Extrait choisi:

The Wanderer of the Moors est un blog dédié aux sœurs Brontë. Il est maintenant achevé. Les sœurs Brontë sont nées au début du XIXe siècle dans le Yorkshire, région alors industrielle au Nord-Est de l'Angleterre. Elles ont passé leur brève vie dans un certain isolement, pour la plus grande part à Haworth, bourg au pied de la lande qu'elles chérissaient. Elles se sont adonnées à l'écriture dès l'enfance en compagnie de leur frère Branwell (1817-1848) qui devait mourir alcoolique et drogué. Si Charlotte (1816-1855) est connue de tout un chacun pour Jane Eyre (1847), elle a écrit trois autres romans : Le Professeur (vers 1846, publié en 1857), Shirley (1849) et Villette (1853). Tous ont pour sujets communs l'amour et la réalisation de soi dans une société inégalitaire et patriarcale. Pour sa part, Emily (1818-1848) a développé un romantisme personnel et sombre dans ses poèmes et Les Hauts de Hurlevent (1847). Enfin, Anne Brontë (1820-1849) a traité d'abord du sort des gouvernantes d'après ses propres expériences dans Agnès Grey (1847), roman empreint particulièrement de piété. Inspirée probablement par son frère, elle s'est ensuite attaquée aux ravages de l'alcoolisme et de la débauche dans La Locataire de Wildfell Hall (1848).

Emission de timbres de 1980



24 janvier 2013

Jane Eyre sur le divan


Jane Eyre (1847) est présenté traditionnellement comme un roman de formation romantique empreint de gothique : une orpheline en manque d’amour et de reconnaissance sociale raconte comment elle trouve le bonheur en conciliant, au fil d’épreuves dramatiques, passion et raison, foi et désir, insertion dans la communauté et affirmation de soi.

Données fournies:
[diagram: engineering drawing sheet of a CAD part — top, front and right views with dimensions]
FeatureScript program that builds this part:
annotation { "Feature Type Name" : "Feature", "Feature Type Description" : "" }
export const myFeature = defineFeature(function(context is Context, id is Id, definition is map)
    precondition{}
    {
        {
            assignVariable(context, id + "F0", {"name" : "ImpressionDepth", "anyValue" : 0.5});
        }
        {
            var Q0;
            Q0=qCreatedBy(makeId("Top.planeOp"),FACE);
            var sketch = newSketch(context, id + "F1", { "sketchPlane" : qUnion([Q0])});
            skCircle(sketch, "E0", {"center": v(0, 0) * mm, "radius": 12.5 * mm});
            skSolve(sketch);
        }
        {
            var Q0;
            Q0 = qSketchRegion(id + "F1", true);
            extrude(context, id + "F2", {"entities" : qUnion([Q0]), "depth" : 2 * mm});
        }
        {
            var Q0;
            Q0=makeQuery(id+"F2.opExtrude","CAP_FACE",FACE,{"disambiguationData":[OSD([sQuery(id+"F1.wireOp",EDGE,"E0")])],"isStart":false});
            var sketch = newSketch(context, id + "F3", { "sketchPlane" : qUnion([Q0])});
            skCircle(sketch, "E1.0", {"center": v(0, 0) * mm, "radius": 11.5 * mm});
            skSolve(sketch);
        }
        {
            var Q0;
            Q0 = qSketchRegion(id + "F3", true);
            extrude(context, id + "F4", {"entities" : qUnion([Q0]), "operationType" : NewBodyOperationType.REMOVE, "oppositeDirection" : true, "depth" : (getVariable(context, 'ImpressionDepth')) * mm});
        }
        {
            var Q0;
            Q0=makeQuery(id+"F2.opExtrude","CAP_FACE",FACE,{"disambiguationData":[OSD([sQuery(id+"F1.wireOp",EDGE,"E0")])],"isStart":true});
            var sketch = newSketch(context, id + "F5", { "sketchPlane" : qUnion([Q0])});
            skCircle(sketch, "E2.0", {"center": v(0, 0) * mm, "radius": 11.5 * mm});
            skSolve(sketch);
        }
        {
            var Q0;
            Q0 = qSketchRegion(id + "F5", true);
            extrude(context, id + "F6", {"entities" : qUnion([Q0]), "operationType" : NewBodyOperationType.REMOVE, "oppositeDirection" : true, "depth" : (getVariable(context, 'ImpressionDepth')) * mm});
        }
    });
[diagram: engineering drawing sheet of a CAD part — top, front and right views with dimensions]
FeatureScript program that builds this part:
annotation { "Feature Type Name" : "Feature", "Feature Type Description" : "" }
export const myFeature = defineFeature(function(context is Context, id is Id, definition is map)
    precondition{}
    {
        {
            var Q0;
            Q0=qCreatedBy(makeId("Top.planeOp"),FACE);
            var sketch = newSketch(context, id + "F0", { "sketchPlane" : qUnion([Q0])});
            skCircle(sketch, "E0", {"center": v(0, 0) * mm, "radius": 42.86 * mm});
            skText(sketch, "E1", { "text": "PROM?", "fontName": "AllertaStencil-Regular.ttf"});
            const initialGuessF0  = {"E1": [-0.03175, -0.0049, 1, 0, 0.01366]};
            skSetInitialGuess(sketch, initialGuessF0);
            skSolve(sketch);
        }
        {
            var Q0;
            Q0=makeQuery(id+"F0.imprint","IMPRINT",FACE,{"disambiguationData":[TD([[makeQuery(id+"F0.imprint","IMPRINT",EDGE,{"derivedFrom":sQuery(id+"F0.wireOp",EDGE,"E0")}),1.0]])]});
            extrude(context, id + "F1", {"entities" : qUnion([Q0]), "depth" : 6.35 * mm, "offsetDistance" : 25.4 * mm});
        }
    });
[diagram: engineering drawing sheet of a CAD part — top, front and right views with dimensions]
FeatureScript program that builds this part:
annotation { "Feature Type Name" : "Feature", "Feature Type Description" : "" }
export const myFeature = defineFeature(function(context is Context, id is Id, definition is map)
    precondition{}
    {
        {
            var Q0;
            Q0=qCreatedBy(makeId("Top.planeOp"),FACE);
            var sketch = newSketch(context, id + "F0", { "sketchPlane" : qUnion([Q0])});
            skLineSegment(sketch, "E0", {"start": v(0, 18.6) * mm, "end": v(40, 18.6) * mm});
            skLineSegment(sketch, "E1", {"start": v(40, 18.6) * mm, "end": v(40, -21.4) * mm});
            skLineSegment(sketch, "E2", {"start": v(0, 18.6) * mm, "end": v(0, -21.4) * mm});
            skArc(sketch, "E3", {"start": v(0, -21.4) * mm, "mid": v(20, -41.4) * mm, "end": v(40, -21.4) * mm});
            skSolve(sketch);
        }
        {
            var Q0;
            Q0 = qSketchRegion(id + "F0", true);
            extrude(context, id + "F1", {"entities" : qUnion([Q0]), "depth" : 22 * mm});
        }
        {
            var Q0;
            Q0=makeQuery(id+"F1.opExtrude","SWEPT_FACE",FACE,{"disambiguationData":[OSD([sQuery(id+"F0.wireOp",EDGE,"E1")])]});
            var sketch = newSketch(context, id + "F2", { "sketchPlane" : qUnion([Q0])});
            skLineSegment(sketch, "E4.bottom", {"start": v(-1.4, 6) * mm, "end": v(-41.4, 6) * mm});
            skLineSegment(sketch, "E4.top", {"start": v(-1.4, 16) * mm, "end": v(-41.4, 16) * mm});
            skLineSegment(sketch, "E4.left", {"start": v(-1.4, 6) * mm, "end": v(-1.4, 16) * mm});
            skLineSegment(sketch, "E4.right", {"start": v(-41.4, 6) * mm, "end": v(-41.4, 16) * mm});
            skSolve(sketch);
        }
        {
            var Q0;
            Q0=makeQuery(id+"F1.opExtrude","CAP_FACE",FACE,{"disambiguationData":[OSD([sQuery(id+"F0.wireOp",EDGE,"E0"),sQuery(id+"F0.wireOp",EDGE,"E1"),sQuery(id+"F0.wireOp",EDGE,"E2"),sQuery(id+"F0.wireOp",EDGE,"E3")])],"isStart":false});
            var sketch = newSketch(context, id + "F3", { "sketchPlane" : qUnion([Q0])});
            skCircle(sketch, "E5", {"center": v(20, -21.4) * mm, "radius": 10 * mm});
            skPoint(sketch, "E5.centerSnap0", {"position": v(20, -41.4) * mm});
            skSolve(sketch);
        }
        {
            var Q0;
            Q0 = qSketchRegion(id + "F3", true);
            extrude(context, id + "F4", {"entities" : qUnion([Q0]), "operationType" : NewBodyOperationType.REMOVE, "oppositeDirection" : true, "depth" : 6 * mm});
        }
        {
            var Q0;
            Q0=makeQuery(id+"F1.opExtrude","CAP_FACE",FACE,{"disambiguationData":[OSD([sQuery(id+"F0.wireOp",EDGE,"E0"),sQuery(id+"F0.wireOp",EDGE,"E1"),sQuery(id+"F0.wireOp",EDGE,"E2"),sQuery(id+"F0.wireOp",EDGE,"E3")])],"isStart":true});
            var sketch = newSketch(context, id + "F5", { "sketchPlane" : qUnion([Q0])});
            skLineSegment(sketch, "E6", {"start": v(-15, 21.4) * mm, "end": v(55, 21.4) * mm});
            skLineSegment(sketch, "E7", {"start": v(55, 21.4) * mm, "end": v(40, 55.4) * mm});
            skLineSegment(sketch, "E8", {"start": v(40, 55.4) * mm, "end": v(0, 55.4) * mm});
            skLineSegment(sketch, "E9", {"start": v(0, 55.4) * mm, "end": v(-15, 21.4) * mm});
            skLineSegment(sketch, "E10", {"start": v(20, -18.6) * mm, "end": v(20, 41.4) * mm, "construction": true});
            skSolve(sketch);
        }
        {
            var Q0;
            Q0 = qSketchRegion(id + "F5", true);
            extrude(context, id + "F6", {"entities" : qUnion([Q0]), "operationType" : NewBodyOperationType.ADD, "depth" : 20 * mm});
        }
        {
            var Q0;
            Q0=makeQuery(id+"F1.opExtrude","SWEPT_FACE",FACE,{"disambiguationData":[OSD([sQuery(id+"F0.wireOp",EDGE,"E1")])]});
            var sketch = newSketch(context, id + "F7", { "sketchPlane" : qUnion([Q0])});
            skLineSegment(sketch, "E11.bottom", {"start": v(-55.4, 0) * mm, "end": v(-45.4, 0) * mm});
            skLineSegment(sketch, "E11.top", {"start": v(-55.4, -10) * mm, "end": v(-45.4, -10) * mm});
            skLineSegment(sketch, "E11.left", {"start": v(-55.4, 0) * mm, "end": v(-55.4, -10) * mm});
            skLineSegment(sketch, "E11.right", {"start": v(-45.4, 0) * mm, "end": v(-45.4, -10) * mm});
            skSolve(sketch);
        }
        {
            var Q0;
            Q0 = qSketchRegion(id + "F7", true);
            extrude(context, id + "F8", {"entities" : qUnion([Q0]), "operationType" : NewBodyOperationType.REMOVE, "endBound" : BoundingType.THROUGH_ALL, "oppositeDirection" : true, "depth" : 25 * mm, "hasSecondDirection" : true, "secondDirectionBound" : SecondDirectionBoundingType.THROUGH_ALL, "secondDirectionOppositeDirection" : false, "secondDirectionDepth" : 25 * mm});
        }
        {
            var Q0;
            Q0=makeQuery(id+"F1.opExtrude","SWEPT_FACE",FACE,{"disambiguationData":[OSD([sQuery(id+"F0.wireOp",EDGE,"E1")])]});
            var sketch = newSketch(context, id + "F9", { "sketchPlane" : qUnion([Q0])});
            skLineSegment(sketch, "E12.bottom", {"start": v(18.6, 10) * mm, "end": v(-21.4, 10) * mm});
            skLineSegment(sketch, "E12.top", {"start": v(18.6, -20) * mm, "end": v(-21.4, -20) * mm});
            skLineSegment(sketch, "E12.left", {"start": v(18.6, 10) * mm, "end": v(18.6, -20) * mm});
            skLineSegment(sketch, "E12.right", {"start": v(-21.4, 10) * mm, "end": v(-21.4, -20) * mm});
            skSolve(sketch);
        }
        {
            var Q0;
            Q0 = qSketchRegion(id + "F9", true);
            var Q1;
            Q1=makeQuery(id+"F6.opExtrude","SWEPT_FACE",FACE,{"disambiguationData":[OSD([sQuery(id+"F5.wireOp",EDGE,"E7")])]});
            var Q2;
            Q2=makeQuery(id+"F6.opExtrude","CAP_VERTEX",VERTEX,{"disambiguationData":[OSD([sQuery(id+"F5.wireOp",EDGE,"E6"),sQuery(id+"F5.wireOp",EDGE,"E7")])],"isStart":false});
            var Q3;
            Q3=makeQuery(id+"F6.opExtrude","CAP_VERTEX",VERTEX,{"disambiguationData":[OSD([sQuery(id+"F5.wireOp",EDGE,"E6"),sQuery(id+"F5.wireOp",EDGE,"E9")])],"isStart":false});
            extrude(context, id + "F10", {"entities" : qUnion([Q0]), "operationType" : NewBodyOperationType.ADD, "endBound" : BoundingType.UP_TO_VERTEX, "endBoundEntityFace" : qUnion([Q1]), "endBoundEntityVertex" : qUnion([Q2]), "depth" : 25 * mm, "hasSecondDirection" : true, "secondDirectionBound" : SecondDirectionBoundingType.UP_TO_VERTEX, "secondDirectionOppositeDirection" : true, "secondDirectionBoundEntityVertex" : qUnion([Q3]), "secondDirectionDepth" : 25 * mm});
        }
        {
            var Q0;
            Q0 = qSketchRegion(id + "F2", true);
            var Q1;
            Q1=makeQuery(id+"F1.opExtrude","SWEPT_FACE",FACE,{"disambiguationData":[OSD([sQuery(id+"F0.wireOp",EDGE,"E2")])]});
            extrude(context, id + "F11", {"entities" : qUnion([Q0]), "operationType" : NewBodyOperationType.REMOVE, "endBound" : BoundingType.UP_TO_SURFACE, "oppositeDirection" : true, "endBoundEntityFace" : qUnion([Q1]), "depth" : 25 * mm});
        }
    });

Consigne A:
Répondez aux questions suivantes sur l'extrait choisi.
(i) Dans quel bourg les sœurs Brontë ont-elles passé la plus grande part de leur vie ?
(ii) Quel roman d'Anne Brontë traite du sort des gouvernantes ?
(iii) Comment Jane Eyre est-il présenté traditionnellement dans le billet du 24 janvier 2013 ?
Consigne B: Recopiez mot pour mot, s'il vous plaît, le passage de l'extrait choisi commençant par « Jane Eyre (1847) est » et se poursuivant jusqu'à « affirmation de soi. ».

Réponse A:
(i) À Haworth.
(ii) Agnès Grey (1847).
(iii) Comme un roman de formation romantique empreint de gothique.

Réponse B:
Jane Eyre (1847) est présenté traditionnellement comme un roman de formation romantique empreint de gothique : une orpheline en manque d’amour et de reconnaissance sociale raconte comment elle trouve le bonheur en conciliant, au fil d’épreuves dramatiques, passion et raison, foi et désir, insertion dans la communauté et affirmation de soi.